[TRY IT]: Each record that follows goes into your reply unchanged; the pictures do not.

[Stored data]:
● ● ● ● ● ● ●

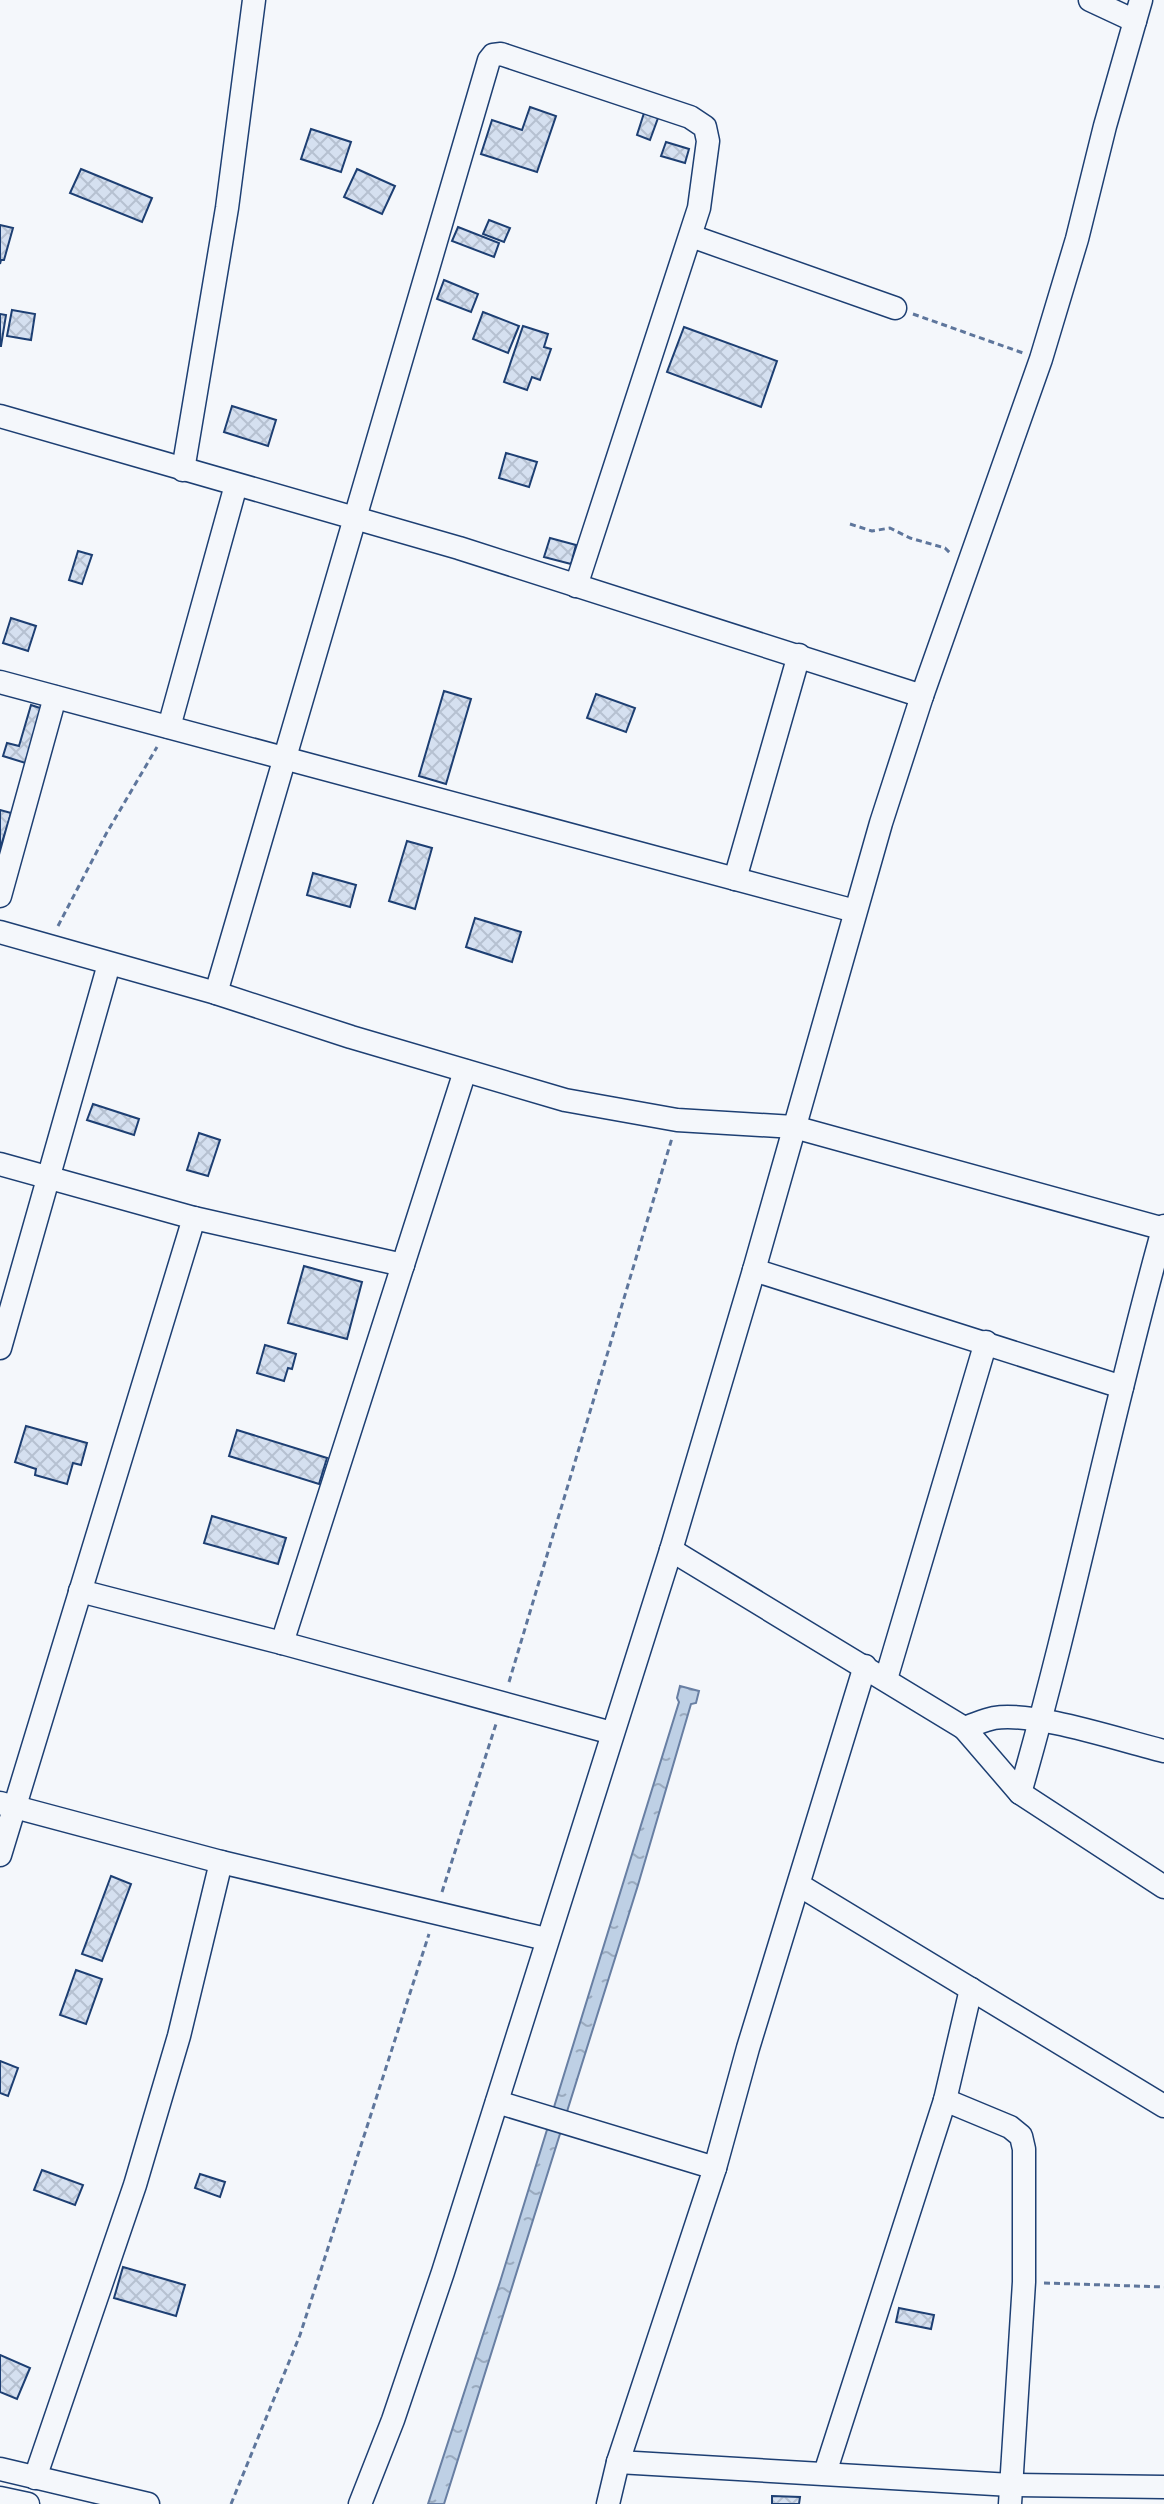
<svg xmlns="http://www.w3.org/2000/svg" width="1164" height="2504" viewBox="0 0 1164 2504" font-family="Arial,sans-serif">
  <defs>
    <pattern id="water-ripples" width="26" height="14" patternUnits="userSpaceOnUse" patternTransform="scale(2)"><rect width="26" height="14" fill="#bed0e5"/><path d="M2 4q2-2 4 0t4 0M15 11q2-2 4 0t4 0" fill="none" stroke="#9aaabe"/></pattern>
    <pattern id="building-cross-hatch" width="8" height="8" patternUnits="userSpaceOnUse" patternTransform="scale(2)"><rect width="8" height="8" fill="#d5e0f0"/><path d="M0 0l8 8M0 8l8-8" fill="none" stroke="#b6c1d1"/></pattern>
  </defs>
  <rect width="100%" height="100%" fill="#f4f7fb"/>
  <!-- water -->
  <path fill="url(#water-ripples)" stroke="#687fa3" stroke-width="2" d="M680,1686L699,1691L696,1703L691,1704L638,1885L444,2504H428L500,2282L679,1702L677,1698Z"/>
  <!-- building -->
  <g fill="url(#building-cross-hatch)" stroke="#1d3f73" stroke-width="2">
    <path d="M530,107L556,116L537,172L481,154L492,120L522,130Z"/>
    <path d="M644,113L658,118L650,140L637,135Z"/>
    <path d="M311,129L351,142L341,172L301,159Z"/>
    <path d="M666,142L689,149L685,163L661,156Z"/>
    <path d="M81,169L152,198L142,222L70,193Z"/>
    <path d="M357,169L395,186L382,214L344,197Z"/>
    <path d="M489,220L510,228L504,242L483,234Z"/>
    <path d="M0,225L13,228L4,260H1L0,264Z"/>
    <path d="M458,227L499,243L494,257L452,241Z"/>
    <path d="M444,280L478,294L471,312L437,299Z"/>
    <path d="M12,310L35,314L31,340L7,336Z"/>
    <path d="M483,312L519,326L508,353L473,339Z"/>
    <path d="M0,314L6,315L1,346H0Z"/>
    <path d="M523,326L548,334L544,347L551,349L540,380L532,377L527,390L504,382Z"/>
    <path d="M684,327L777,361L761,407L667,372Z"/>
    <path d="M232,406L276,420L268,446L224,432Z"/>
    <path d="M506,453L537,462L529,487L499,478Z"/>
    <path d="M550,538L576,545L571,564L544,557Z"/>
    <path d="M78,551L92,555L82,584L69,580Z"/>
    <path d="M11,618L36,626L28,651L3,643Z"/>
    <path d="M444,691L471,699L446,784L419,776Z"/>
    <path d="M596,694L635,708L626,732L587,718Z"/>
    <path d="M31,705L49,711L32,765L3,756L7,743L19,746Z"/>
    <path d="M0,810L11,813L0,849Z"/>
    <path d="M407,841L432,848L415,909L389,901Z"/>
    <path d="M313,873L356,885L350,907L307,895Z"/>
    <path d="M475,918L521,932L512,962L466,947Z"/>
    <path d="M93,1104L139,1119L134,1135L87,1120Z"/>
    <path d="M199,1133L220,1140L208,1176L187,1170Z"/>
    <path d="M304,1266L362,1282L347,1339L288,1323Z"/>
    <path d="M265,1345L296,1354L292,1369L288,1368L284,1381L257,1373Z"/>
    <path d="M26,1426L87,1443L81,1465L73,1463L67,1484L35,1475L36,1469L15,1462Z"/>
    <path d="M237,1430L327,1458L319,1484L229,1456Z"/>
    <path d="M212,1516L286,1538L278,1564L204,1543Z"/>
    <path d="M111,1876L131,1884L102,1961L82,1954Z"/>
    <path d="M76,1970L102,1979L86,2024L60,2015Z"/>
    <path d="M0,2061L18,2068L8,2096L0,2093Z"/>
    <path d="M42,2170L83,2185L75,2205L34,2190Z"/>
    <path d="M200,2174L225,2182L220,2197L195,2188Z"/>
    <path d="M123,2267L185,2285L176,2316L114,2298Z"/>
    <path d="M899,2308L934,2315L931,2329L896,2322Z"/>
    <path d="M0,2355L30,2368L17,2399L0,2392Z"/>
    <path d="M772,2496L800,2497L799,2504H772Z"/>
  </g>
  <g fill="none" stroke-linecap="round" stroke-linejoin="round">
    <defs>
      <g id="minor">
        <path d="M1090,0L1135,21"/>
        <path d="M691,236L895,308"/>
        <path d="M0,416L459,548L922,696"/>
        <path d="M183,470L227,208L254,0"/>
        <path d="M0,682L855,911"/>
        <path d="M169,727L236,485"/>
        <path d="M735,879L799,655"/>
        <path d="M0,896L55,697"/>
        <path d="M0,932L216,993L351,1037L565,1100L677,1120L794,1127L1164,1229"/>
        <path d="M216,993L489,60L493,55L501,54L690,117L705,127L708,141L699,208L576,586"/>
        <path d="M0,1164L194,1218L403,1265"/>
        <path d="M754,1270L1122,1387"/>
        <path d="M0,1348L109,964"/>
        <path d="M671,1550L964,1728C974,1725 984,1720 994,1718C1034,1711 1122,1741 1164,1751"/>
        <path d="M80,1591L282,1643L612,1733"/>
        <path d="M282,1643L465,1071"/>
        <path d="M886,1679L986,1342"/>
        <path d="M964,1728L1020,1793L1164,1887"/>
        <path d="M1020,1793C1074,1606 1111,1414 1164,1226"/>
        <path d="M0,1803L221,1862L546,1939"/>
        <path d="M0,1855L194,1218"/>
        <path d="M799,1885L1164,2106"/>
        <path d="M945,2100L1010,2127L1021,2136L1024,2149V2282L1010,2504"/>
        <path d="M497,2102L715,2168"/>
        <path d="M618,2462L1011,2485L1164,2487"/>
        <path d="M0,2469L148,2504"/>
        <path d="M825,2473L945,2100L971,1989"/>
        <path d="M35,2478L135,2185L179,2036L221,1862"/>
        <path d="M0,2498L28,2504"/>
        <path d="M360,2504L393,2420L443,2272L671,1550L754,1270L881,823L922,696L1041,359L1077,239L1105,126L1141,0"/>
        <path d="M608,2504L618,2462L715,2168L748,2048L865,1666"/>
      </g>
    </defs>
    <!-- minor casing -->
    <use href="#minor" stroke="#1d3f73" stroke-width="25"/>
    <!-- path -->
    <g stroke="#5e769c" stroke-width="3" stroke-dasharray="6 4" stroke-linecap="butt">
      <path d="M913,314L1023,353"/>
      <path d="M850,524L872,531L890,528L910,538L945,548L950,553"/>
      <path d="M58,926L106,834L157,747"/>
      <path d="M509,1682L672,1138"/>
      <path d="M442,1892L496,1724"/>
      <path d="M1044,2283L1164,2287"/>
      <path d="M231,2504L300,2335L429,1934"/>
    </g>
    <!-- minor -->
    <use href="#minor" stroke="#f4f7fb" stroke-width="22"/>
  </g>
</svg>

● ● ● ● ● ● ●

[WRITTEN ANSWER]:
<svg xmlns="http://www.w3.org/2000/svg" width="1164" height="2504" viewBox="0 0 1164 2504" font-family="Arial,sans-serif">
  <defs>
    <pattern id="water-ripples" width="26" height="14" patternUnits="userSpaceOnUse" patternTransform="scale(2)"><rect width="26" height="14" fill="#bed0e5"/><path d="M2 4q2-2 4 0t4 0M15 11q2-2 4 0t4 0" fill="none" stroke="#9aaabe"/></pattern>
    <pattern id="building-cross-hatch" width="8" height="8" patternUnits="userSpaceOnUse" patternTransform="scale(2)"><rect width="8" height="8" fill="#d5e0f0"/><path d="M0 0l8 8M0 8l8-8" fill="none" stroke="#b6c1d1"/></pattern>
  </defs>
  <rect width="100%" height="100%" fill="#f4f7fb"/>
  <!-- water -->
  <path fill="url(#water-ripples)" stroke="#687fa3" stroke-width="2" d="M680,1686L699,1691L696,1703L691,1704L638,1885L444,2504H428L500,2282L679,1702L677,1698Z"/>
  <!-- building -->
  <g fill="url(#building-cross-hatch)" stroke="#1d3f73" stroke-width="2">
    <path d="M530,107L556,116L537,172L481,154L492,120L522,130Z"/>
    <path d="M644,113L658,118L650,140L637,135Z"/>
    <path d="M311,129L351,142L341,172L301,159Z"/>
    <path d="M666,142L689,149L685,163L661,156Z"/>
    <path d="M81,169L152,198L142,222L70,193Z"/>
    <path d="M357,169L395,186L382,214L344,197Z"/>
    <path d="M489,220L510,228L504,242L483,234Z"/>
    <path d="M0,225L13,228L4,260H1L0,264Z"/>
    <path d="M458,227L499,243L494,257L452,241Z"/>
    <path d="M444,280L478,294L471,312L437,299Z"/>
    <path d="M12,310L35,314L31,340L7,336Z"/>
    <path d="M483,312L519,326L508,353L473,339Z"/>
    <path d="M0,314L6,315L1,346H0Z"/>
    <path d="M523,326L548,334L544,347L551,349L540,380L532,377L527,390L504,382Z"/>
    <path d="M684,327L777,361L761,407L667,372Z"/>
    <path d="M232,406L276,420L268,446L224,432Z"/>
    <path d="M506,453L537,462L529,487L499,478Z"/>
    <path d="M550,538L576,545L571,564L544,557Z"/>
    <path d="M78,551L92,555L82,584L69,580Z"/>
    <path d="M11,618L36,626L28,651L3,643Z"/>
    <path d="M444,691L471,699L446,784L419,776Z"/>
    <path d="M596,694L635,708L626,732L587,718Z"/>
    <path d="M31,705L49,711L32,765L3,756L7,743L19,746Z"/>
    <path d="M0,810L11,813L0,849Z"/>
    <path d="M407,841L432,848L415,909L389,901Z"/>
    <path d="M313,873L356,885L350,907L307,895Z"/>
    <path d="M475,918L521,932L512,962L466,947Z"/>
    <path d="M93,1104L139,1119L134,1135L87,1120Z"/>
    <path d="M199,1133L220,1140L208,1176L187,1170Z"/>
    <path d="M304,1266L362,1282L347,1339L288,1323Z"/>
    <path d="M265,1345L296,1354L292,1369L288,1368L284,1381L257,1373Z"/>
    <path d="M26,1426L87,1443L81,1465L73,1463L67,1484L35,1475L36,1469L15,1462Z"/>
    <path d="M237,1430L327,1458L319,1484L229,1456Z"/>
    <path d="M212,1516L286,1538L278,1564L204,1543Z"/>
    <path d="M111,1876L131,1884L102,1961L82,1954Z"/>
    <path d="M76,1970L102,1979L86,2024L60,2015Z"/>
    <path d="M0,2061L18,2068L8,2096L0,2093Z"/>
    <path d="M42,2170L83,2185L75,2205L34,2190Z"/>
    <path d="M200,2174L225,2182L220,2197L195,2188Z"/>
    <path d="M123,2267L185,2285L176,2316L114,2298Z"/>
    <path d="M899,2308L934,2315L931,2329L896,2322Z"/>
    <path d="M0,2355L30,2368L17,2399L0,2392Z"/>
    <path d="M772,2496L800,2497L799,2504H772Z"/>
  </g>
  <g fill="none" stroke-linecap="round" stroke-linejoin="round">
    <defs>
      <g id="minor">
        <path d="M1090,0L1135,21"/>
        <path d="M691,236L895,308"/>
        <path d="M0,416L459,548L922,696"/>
        <path d="M183,470L227,208L254,0"/>
        <path d="M0,682L855,911"/>
        <path d="M169,727L236,485"/>
        <path d="M735,879L799,655"/>
        <path d="M0,896L55,697"/>
        <path d="M0,932L216,993L351,1037L565,1100L677,1120L794,1127L1164,1229"/>
        <path d="M216,993L489,60L493,55L501,54L690,117L705,127L708,141L699,208L576,586"/>
        <path d="M0,1164L194,1218L403,1265"/>
        <path d="M754,1270L1122,1387"/>
        <path d="M0,1348L109,964"/>
        <path d="M671,1550L964,1728C974,1725 984,1720 994,1718C1034,1711 1122,1741 1164,1751"/>
        <path d="M80,1591L282,1643L612,1733"/>
        <path d="M282,1643L465,1071"/>
        <path d="M886,1679L986,1342"/>
        <path d="M964,1728L1020,1793L1164,1887"/>
        <path d="M1020,1793C1074,1606 1111,1414 1164,1226"/>
        <path d="M0,1803L221,1862L546,1939"/>
        <path d="M0,1855L194,1218"/>
        <path d="M799,1885L1164,2106"/>
        <path d="M945,2100L1010,2127L1021,2136L1024,2149V2282L1010,2504"/>
        <path d="M497,2102L715,2168"/>
        <path d="M618,2462L1011,2485L1164,2487"/>
        <path d="M0,2469L148,2504"/>
        <path d="M825,2473L945,2100L971,1989"/>
        <path d="M35,2478L135,2185L179,2036L221,1862"/>
        <path d="M0,2498L28,2504"/>
        <path d="M360,2504L393,2420L443,2272L671,1550L754,1270L881,823L922,696L1041,359L1077,239L1105,126L1141,0"/>
        <path d="M608,2504L618,2462L715,2168L748,2048L865,1666"/>
      </g>
    </defs>
    <!-- minor casing -->
    <use href="#minor" stroke="#1d3f73" stroke-width="25"/>
    <!-- path -->
    <g stroke="#5e769c" stroke-width="3" stroke-dasharray="6 4" stroke-linecap="butt">
      <path d="M913,314L1023,353"/>
      <path d="M850,524L872,531L890,528L910,538L945,548L950,553"/>
      <path d="M58,926L106,834L157,747"/>
      <path d="M509,1682L672,1138"/>
      <path d="M442,1892L496,1724"/>
      <path d="M1044,2283L1164,2287"/>
      <path d="M231,2504L300,2335L429,1934"/>
    </g>
    <!-- minor -->
    <use href="#minor" stroke="#f4f7fb" stroke-width="22"/>
  </g>
</svg>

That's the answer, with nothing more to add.